Assigned task | Once the line holding "right eye: (415, 211)" is found in the listing below, write it out and each later line exactly, up to and including the one holding "right shoulder: (198, 459)".

Material provided |
+---+
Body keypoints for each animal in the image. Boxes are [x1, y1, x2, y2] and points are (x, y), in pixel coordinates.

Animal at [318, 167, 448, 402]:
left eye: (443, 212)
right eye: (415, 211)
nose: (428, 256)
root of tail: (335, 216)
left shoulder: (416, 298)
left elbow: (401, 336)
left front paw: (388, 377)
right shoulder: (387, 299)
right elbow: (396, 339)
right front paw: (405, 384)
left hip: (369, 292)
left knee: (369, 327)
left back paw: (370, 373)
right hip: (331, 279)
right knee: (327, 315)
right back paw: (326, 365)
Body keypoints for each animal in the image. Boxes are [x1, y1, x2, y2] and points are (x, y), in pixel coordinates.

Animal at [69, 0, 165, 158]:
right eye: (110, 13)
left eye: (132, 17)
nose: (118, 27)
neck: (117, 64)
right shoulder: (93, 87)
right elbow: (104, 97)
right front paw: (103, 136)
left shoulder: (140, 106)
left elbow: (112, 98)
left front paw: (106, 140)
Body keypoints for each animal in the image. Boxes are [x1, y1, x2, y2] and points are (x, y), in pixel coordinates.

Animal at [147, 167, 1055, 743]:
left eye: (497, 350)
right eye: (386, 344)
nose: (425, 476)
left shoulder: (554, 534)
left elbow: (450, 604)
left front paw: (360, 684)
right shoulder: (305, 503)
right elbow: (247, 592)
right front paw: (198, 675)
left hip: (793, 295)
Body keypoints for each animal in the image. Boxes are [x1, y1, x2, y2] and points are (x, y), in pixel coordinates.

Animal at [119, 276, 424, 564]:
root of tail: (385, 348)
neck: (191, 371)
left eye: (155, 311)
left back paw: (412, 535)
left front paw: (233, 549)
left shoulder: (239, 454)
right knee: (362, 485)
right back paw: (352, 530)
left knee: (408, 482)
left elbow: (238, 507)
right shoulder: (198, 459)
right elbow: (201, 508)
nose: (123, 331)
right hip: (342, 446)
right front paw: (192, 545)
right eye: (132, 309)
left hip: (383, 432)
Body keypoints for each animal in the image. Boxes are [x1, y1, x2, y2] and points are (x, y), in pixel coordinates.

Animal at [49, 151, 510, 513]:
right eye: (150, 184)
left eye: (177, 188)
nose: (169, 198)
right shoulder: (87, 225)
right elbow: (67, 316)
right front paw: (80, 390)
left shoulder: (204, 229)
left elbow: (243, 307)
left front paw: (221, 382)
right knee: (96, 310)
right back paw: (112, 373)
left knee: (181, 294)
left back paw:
+---+
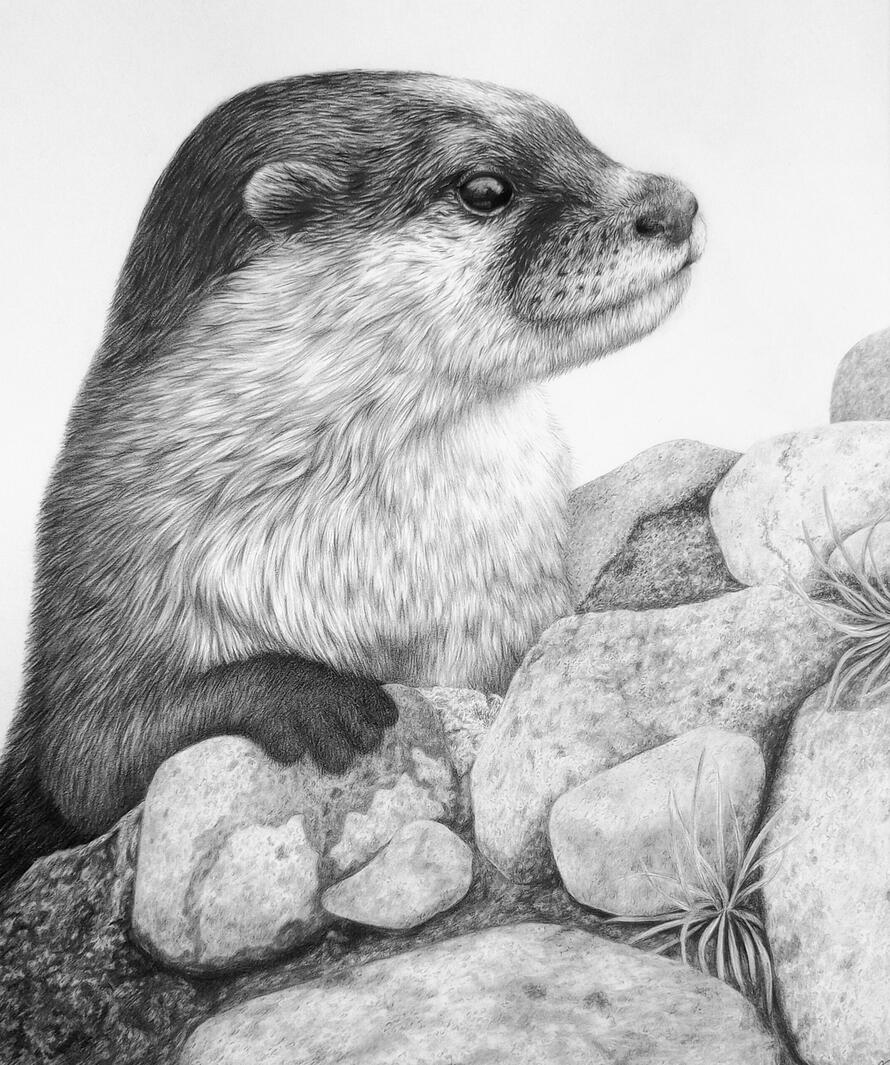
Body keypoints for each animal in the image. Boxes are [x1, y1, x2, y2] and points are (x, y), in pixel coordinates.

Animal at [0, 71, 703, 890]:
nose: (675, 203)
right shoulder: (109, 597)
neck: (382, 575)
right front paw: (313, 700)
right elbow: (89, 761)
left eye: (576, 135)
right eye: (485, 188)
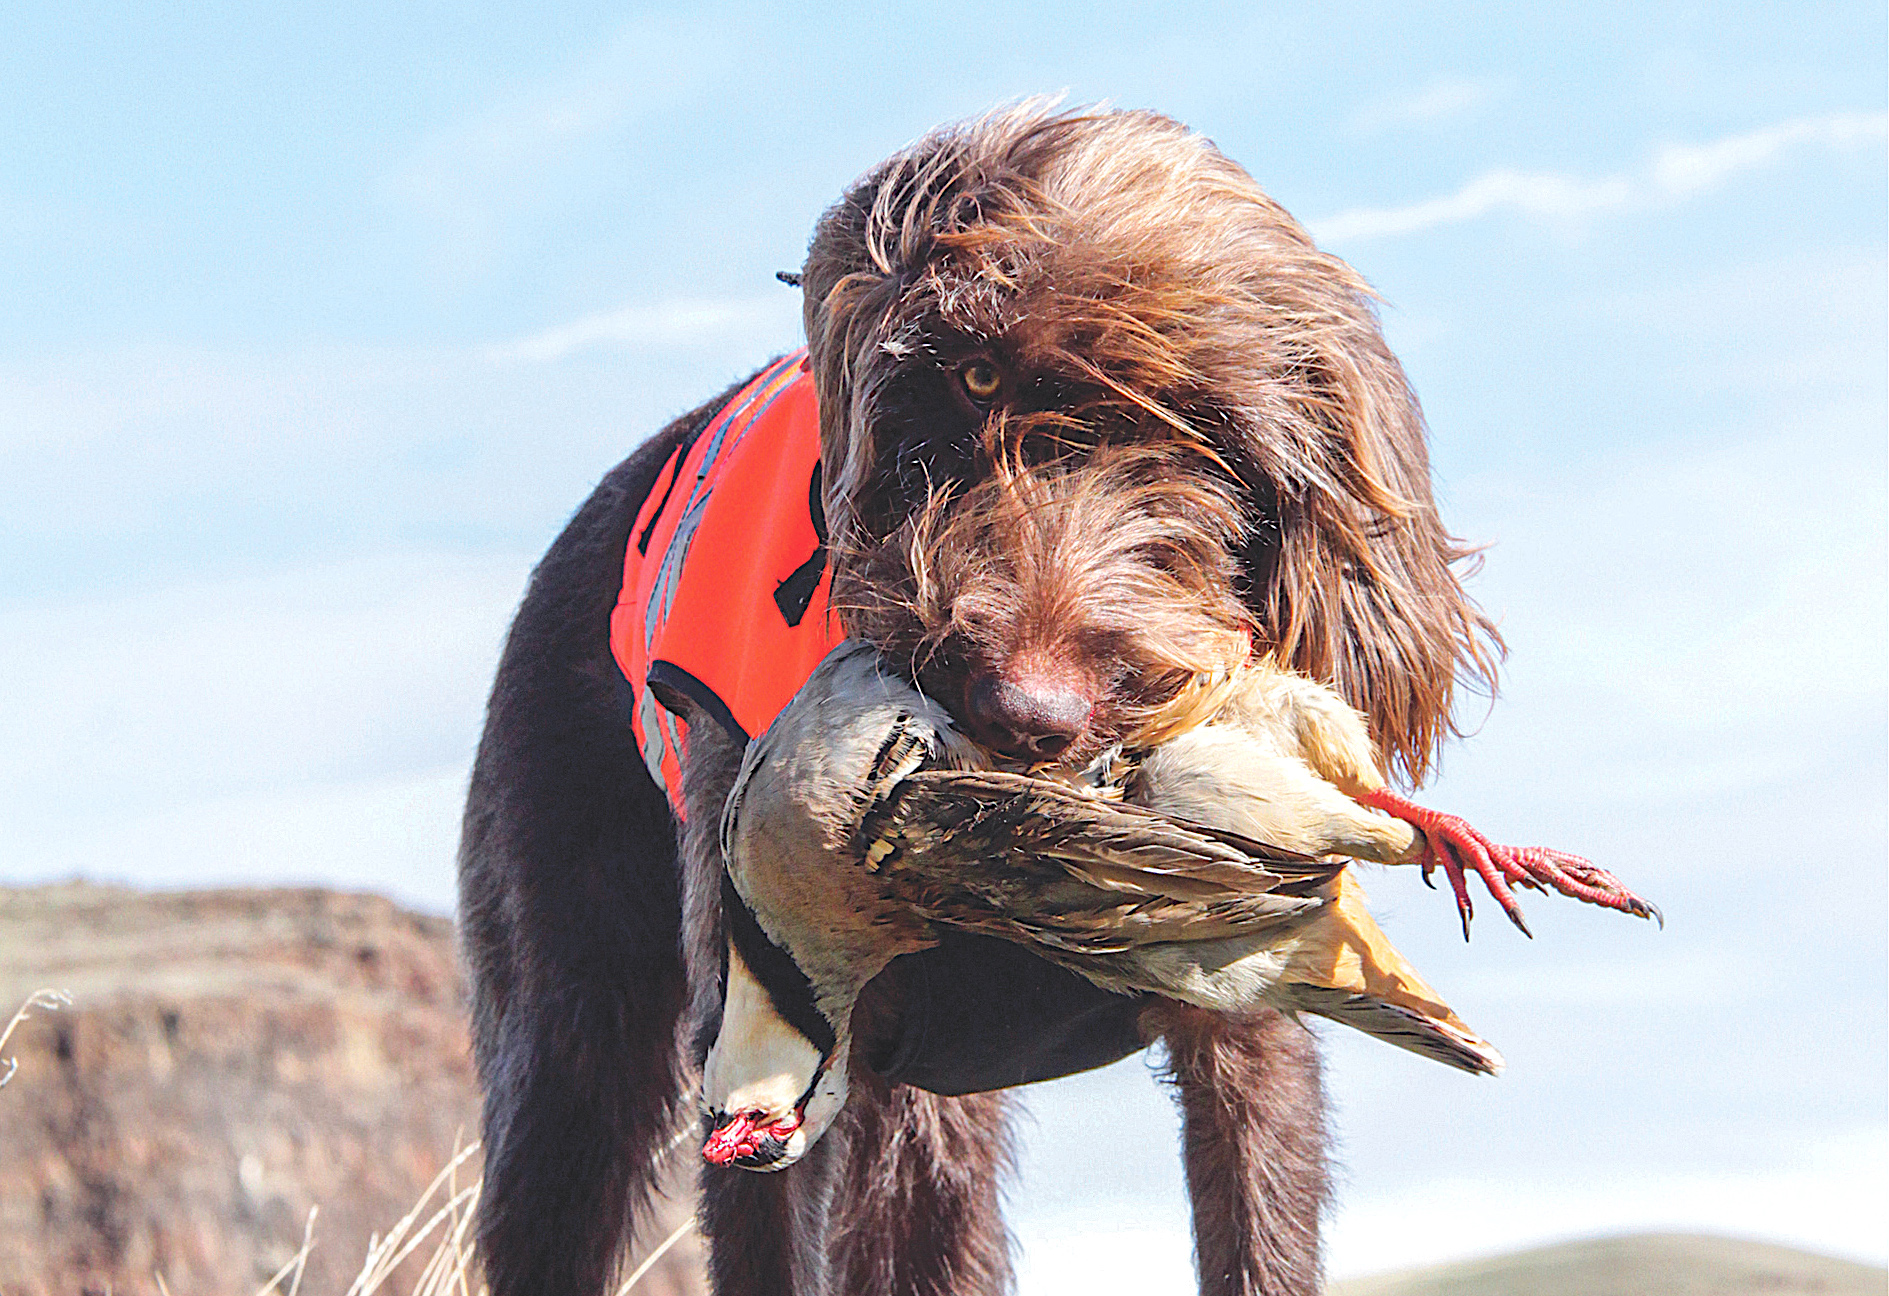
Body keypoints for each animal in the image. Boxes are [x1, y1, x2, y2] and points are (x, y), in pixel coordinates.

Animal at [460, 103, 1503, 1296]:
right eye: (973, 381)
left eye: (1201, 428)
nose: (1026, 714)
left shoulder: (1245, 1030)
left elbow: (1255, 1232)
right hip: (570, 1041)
+---+
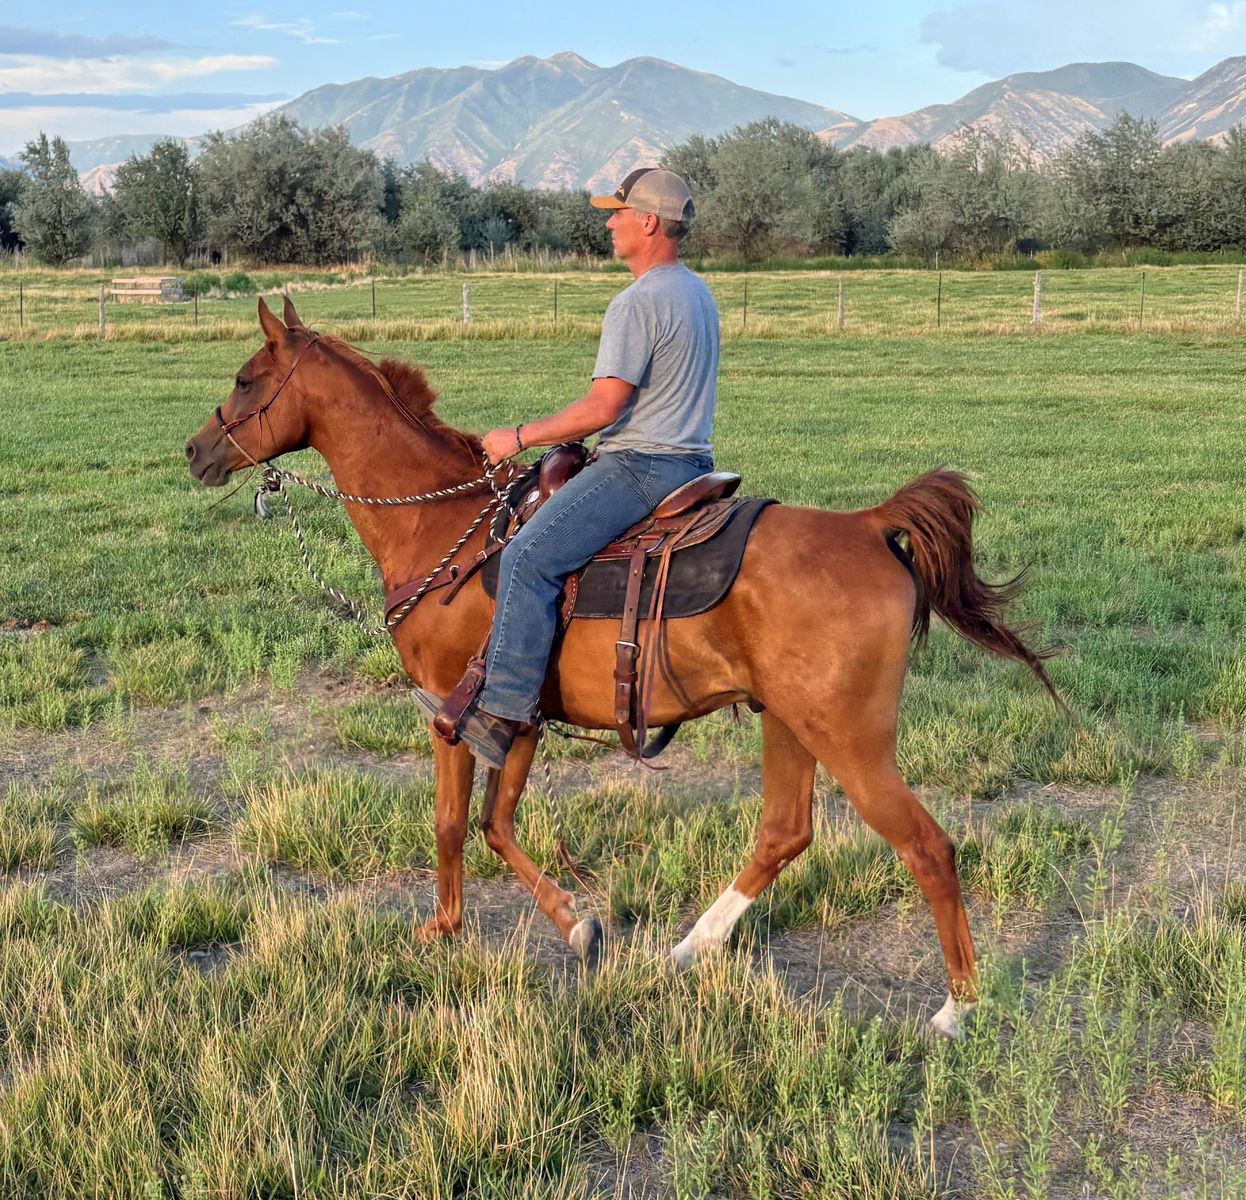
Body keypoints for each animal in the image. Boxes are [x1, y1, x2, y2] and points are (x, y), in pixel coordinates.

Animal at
+---+
Reply |
right eye: (415, 211)
nose: (428, 256)
root of tail: (335, 216)
left shoulder: (416, 298)
left elbow: (401, 336)
left front paw: (388, 377)
right shoulder: (387, 299)
right elbow: (396, 339)
right front paw: (405, 384)
left hip: (369, 292)
left knee: (369, 327)
left back paw: (370, 373)
right hip: (331, 279)
right knee: (327, 315)
right back paw: (326, 365)
Body keypoints for each animal in the image. Boxes are [x1, y1, x2, y2] and points are (x, y), in pixel coordinates.

Animal at [69, 0, 165, 158]:
right eye: (110, 13)
left eye: (132, 17)
nose: (118, 27)
neck: (117, 64)
right shoulder: (93, 87)
right elbow: (104, 97)
right front paw: (103, 136)
left shoulder: (140, 106)
left elbow: (112, 98)
left front paw: (106, 140)
Body keypoints for each animal in the image. Boxes are [x1, y1, x2, y2] and points are (x, y), in pixel coordinates.

Animal at [147, 167, 1055, 743]:
left eye: (497, 350)
right eye: (386, 344)
nose: (425, 476)
left shoulder: (554, 534)
left elbow: (450, 604)
left front paw: (360, 684)
right shoulder: (305, 503)
right elbow: (247, 592)
right front paw: (198, 675)
left hip: (793, 295)
Body keypoints for each animal in the image. Boxes are [x1, y1, x2, y2] and points are (x, y), in pixel coordinates.

Animal at [119, 276, 424, 564]:
root of tail: (385, 348)
neck: (191, 371)
left eye: (155, 311)
left back paw: (412, 535)
left front paw: (233, 549)
left shoulder: (239, 454)
right knee: (362, 485)
right back paw: (352, 530)
left knee: (408, 482)
left elbow: (238, 507)
right shoulder: (198, 459)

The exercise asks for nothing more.